Werne. „Stimmet voll Jauchzen und Fröhlichkeit an“: In einer Zeit, in der sich Hiobsbotschaften überschlagen, setzte die Stiftung Musica Sacra Westfalica ein Zeichen der Hoffnung.
Zum ersten Advent erklang auf ihre Initiative hin eine der wohl frohesten Vertonungen der Weihnachtsbotschaft: das Weihnachtsoratorium von Johann Sebastian Bach. Das Konzert in St. Christophorus war bereits seit Tagen ausverkauft.

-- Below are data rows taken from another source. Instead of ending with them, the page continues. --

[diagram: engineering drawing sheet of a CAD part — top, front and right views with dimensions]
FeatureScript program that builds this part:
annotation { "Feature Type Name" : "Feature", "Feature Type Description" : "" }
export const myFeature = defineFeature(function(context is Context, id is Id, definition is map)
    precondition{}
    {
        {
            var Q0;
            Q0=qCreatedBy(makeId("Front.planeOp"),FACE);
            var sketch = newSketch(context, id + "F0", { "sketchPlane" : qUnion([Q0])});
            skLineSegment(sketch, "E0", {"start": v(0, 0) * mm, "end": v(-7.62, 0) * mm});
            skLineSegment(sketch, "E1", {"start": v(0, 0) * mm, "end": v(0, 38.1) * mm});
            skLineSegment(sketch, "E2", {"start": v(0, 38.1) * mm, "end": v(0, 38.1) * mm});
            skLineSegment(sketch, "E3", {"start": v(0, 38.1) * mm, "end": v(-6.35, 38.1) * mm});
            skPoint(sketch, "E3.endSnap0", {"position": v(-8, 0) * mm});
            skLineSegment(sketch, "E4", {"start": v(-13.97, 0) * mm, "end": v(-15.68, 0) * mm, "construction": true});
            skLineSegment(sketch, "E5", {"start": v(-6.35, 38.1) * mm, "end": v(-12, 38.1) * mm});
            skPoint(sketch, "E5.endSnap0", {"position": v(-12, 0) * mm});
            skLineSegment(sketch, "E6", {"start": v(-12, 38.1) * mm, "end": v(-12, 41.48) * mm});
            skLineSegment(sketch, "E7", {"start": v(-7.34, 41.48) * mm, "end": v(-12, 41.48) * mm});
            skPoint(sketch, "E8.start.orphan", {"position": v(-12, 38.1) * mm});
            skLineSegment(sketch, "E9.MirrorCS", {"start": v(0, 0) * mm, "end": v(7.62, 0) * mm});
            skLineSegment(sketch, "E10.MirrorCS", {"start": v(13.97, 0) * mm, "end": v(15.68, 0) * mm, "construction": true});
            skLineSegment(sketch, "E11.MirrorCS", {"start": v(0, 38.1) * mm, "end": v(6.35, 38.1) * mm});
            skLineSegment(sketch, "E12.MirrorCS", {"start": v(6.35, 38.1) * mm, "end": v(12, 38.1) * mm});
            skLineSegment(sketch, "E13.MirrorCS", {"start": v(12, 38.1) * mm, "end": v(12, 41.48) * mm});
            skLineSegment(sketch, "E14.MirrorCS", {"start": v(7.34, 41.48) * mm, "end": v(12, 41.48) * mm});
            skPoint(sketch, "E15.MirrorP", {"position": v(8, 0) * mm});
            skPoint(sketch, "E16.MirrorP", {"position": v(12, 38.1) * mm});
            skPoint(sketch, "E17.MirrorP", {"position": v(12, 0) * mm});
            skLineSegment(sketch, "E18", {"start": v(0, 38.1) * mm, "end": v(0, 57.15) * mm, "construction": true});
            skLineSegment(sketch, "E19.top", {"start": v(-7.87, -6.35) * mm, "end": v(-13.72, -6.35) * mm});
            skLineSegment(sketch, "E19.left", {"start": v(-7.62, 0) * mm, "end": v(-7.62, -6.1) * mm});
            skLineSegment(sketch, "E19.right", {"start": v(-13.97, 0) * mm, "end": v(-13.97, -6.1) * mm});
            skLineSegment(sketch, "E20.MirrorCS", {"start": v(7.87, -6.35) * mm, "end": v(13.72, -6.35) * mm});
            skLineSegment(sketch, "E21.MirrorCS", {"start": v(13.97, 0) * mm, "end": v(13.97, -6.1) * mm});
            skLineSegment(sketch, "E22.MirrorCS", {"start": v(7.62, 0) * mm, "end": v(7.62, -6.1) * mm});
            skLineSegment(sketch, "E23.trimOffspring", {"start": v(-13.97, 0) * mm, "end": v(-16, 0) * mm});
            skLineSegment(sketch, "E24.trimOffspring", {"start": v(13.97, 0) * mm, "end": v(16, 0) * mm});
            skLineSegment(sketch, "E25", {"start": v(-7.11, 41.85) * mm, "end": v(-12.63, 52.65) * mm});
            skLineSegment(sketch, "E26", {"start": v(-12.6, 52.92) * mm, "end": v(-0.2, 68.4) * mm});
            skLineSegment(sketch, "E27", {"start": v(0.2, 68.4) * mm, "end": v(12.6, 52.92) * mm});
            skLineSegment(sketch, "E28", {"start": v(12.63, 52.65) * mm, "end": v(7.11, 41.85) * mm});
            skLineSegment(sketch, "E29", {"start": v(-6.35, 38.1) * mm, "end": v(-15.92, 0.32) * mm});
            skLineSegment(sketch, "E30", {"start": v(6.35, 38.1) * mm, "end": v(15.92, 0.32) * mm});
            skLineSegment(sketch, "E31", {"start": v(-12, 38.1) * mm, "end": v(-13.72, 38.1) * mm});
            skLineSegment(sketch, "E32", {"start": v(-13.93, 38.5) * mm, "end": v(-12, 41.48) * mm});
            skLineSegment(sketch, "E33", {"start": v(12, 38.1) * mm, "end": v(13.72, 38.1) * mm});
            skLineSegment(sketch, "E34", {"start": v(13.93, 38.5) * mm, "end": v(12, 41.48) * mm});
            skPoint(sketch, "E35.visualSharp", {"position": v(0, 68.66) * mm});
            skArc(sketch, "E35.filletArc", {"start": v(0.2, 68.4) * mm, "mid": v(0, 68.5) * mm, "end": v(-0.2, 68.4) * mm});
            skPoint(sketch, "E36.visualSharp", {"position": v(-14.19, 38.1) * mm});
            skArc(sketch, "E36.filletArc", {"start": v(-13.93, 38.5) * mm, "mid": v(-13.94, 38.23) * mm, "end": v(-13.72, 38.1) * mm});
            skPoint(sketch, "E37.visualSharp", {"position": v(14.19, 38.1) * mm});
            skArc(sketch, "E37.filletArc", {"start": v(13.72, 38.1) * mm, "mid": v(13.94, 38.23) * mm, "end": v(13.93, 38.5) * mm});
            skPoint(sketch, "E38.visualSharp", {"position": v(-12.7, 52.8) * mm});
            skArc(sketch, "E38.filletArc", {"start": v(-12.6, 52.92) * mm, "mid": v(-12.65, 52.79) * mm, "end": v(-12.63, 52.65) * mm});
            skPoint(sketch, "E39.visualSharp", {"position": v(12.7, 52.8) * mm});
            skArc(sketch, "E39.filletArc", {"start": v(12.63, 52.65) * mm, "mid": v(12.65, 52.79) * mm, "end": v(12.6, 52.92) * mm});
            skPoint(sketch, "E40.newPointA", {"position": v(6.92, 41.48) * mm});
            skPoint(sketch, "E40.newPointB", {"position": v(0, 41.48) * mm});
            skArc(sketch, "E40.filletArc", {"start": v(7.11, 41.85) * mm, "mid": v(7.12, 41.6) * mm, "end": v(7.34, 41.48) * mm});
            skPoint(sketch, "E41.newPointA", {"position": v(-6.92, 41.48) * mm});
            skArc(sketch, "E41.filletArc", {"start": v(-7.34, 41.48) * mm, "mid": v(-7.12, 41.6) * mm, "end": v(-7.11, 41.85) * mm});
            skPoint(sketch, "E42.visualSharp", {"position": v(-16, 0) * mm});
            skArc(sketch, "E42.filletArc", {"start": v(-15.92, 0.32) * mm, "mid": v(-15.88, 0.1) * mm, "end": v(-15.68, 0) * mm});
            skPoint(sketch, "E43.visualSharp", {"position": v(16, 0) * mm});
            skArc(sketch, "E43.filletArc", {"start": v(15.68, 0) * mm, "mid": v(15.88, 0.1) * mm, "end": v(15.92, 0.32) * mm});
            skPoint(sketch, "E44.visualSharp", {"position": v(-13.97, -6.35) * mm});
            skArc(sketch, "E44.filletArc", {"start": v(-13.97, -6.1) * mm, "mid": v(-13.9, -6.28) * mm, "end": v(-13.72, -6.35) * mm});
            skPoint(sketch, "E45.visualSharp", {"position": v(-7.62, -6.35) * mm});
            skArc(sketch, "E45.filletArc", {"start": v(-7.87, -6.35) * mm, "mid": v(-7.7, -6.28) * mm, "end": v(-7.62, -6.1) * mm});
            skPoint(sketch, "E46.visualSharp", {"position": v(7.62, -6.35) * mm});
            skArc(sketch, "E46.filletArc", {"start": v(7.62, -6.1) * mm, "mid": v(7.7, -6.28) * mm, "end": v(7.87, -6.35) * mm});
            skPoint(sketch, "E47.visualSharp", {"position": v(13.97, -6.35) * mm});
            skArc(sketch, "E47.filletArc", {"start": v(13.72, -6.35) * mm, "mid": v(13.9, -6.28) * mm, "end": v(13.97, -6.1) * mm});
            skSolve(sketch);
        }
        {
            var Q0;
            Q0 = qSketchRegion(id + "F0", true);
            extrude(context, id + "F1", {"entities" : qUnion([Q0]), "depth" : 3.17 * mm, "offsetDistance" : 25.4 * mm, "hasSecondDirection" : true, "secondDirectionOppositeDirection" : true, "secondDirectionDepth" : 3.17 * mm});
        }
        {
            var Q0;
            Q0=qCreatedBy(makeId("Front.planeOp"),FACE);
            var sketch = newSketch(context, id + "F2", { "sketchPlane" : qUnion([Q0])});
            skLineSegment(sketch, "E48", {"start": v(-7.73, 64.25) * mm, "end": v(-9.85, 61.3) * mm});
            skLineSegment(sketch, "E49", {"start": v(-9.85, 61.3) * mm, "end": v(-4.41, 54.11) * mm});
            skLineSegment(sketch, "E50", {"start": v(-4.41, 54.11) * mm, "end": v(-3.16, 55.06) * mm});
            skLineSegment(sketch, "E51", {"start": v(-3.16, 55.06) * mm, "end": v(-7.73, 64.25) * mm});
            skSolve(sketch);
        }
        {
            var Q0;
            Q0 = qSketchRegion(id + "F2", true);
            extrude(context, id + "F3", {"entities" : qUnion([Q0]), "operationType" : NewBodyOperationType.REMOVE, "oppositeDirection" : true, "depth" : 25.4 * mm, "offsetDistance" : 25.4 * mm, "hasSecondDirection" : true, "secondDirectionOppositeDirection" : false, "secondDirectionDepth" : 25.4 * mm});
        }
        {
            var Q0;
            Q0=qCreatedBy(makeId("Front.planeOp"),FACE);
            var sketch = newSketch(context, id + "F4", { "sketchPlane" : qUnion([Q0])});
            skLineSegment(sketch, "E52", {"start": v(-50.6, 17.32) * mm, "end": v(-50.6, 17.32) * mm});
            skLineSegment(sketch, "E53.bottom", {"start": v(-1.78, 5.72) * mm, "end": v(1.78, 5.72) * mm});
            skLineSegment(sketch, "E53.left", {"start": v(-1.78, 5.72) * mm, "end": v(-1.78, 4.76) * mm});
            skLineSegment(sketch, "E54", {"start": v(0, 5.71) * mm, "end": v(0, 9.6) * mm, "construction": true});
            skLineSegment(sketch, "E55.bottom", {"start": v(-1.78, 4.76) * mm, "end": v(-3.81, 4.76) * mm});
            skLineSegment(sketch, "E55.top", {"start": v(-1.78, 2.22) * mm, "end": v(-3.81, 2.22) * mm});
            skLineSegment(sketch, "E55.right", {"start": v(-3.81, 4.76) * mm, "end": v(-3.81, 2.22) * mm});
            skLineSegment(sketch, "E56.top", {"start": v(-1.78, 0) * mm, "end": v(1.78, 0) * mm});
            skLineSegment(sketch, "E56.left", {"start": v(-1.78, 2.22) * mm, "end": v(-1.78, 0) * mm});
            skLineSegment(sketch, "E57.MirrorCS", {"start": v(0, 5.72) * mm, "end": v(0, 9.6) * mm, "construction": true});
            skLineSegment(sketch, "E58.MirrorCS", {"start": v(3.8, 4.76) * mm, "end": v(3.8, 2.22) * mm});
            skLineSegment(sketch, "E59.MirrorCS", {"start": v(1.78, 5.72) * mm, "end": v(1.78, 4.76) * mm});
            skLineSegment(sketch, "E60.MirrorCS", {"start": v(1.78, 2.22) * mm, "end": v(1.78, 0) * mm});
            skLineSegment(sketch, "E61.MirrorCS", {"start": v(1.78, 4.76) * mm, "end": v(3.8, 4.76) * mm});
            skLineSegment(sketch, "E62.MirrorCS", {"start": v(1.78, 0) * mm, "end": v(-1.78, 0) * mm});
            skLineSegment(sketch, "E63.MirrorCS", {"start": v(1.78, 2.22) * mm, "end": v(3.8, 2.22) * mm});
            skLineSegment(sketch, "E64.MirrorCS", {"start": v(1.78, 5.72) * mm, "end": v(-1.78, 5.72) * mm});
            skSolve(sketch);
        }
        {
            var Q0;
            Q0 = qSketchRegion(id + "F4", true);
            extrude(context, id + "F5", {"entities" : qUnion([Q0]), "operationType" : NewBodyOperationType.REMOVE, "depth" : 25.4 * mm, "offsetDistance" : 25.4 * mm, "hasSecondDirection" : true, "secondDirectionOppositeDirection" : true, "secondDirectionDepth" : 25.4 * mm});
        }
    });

Vor mehr als 400 Menschen spielten und sangen das Rheinische Oratorien-Orchester, die Chöre „Verina-Ensemble“ und „Vocapella“ sowie die Solisten Ursula Kirchhoff (Alt), Maximilian Kramer (Bassbariton), Cesar Dima (Tenor) und Anastasiia Soloviova (Sopran). Die musikalische Leitung hatte Dagmar Borowski-Wensing, die im Duett mit Kramer außerdem einen Part des Solosoprans übernahm.
Bachs Gesangswerk – aufgeführt wurden die Teile I bis III – stimmt die Zuhörenden gleich zu Beginn mit Pauken und Trompete ein. Die Chorsängerinnen und -sänger sandten dazu das „Jauchzet“ mit hellklingender Ausstrahlung durchs Kirchenschiff. Den Schwung trugen sie durch die synkopischen Einsätze und tänzerischen Takte dieser prägnanten Eröffnung. Auch die beiden anderen großen Chorstücke, „Ehre sei Gott“ und „Herrscher des Himmels“, interpretierten sie mit barocker Hochstimmung. Dabei blieb die Struktur von Bachs musikalischer Architektur dank prägnanter Einsätze stets transparent. Etwa, wenn sich fein verwobene Sopranstimmen über satten Bassstimmen aufbauten. Oder verspielte Koloraturen ziseliert wurden. In der verschachtelten Anordnung des Chorus „Lasset uns nun gehen“ fand jede Stimme – wie die Hirten – ihren eigenen Weg zur Krippe und damit zu Gott.
Unter der sorgsamen Leitung von Dagmar Borowski-Wensing übten sich die Chöre bei den Chorälen in der gebotenen Zurückhaltung. In diesen Kirchenliedern äußert sich sozusagen die Gemeinde. In den Melodielinien daher schlichter angelegt als die großen Chorstücke kam es hier auf eine verständige und verständliche Interpretation an. Und die wurde klar zum Ausdruck gebracht. Etwa die gespannte Erwartungshaltung bei „Wie soll ich dich empfangen“. Oder das packende Bezwingen des Satans bei „Brich an, o schönes Morgenlicht“. Mit homogenem Chorklang wurde das Publikum quasi aufgerüttelt: „Schaut hin, dort liegt im finstern Stall“.
Solistisch kommt dem Alt in den ersten drei Teilen des Oratoriums eine entscheidende Rolle zu. Und Ursula Kirchhoff füllte diese klangschön aus. Die herzerwärmende Arie „Bereite dich, Zion“ intonierte sie mit inniger Selbstvergessenheit. „Schlafe, mein Liebster, genieße der Ruh“ ist auf das erste Hören ein Wiegenlied. Doch die Zärtlichkeit, die Kirchhoff durchklingen ließ, ist nicht nur die einer Mutter. Es spielte auch die einer liebenden Frau hinein. Denn der Alt verkörpert auch die Braut Christi, die Kirche.
Maximilian Kramers sonore Stimme füllte die Basspartien mit prophetischer Tragweite, Cesar Dima kontrastierte mit strahlendem Timbre. Mit schlanker Geradlinigkeit erklangen Chorsolistin Anastasiia Soloviova und Dagmar Borowski-Wensing, letztere im Duett mit dem Bass: „Herr, dein Mitleid, dein Erbarmen“. Das Oratorien-Orchester erwies sich als feinsinnige Begleitung, egal, ob die Streicher einen dezenten, aber zuverlässigen Klangteppich woben, oder ob Solopartien von Trompete und Querflöte die menschlichen Stimmen mit mal brillantem, mal lieblichem Timbre unterstrichen.
Die Zuhörenden dankten es allen Beteiligten mit anhaltendem, rauschendem Applaus.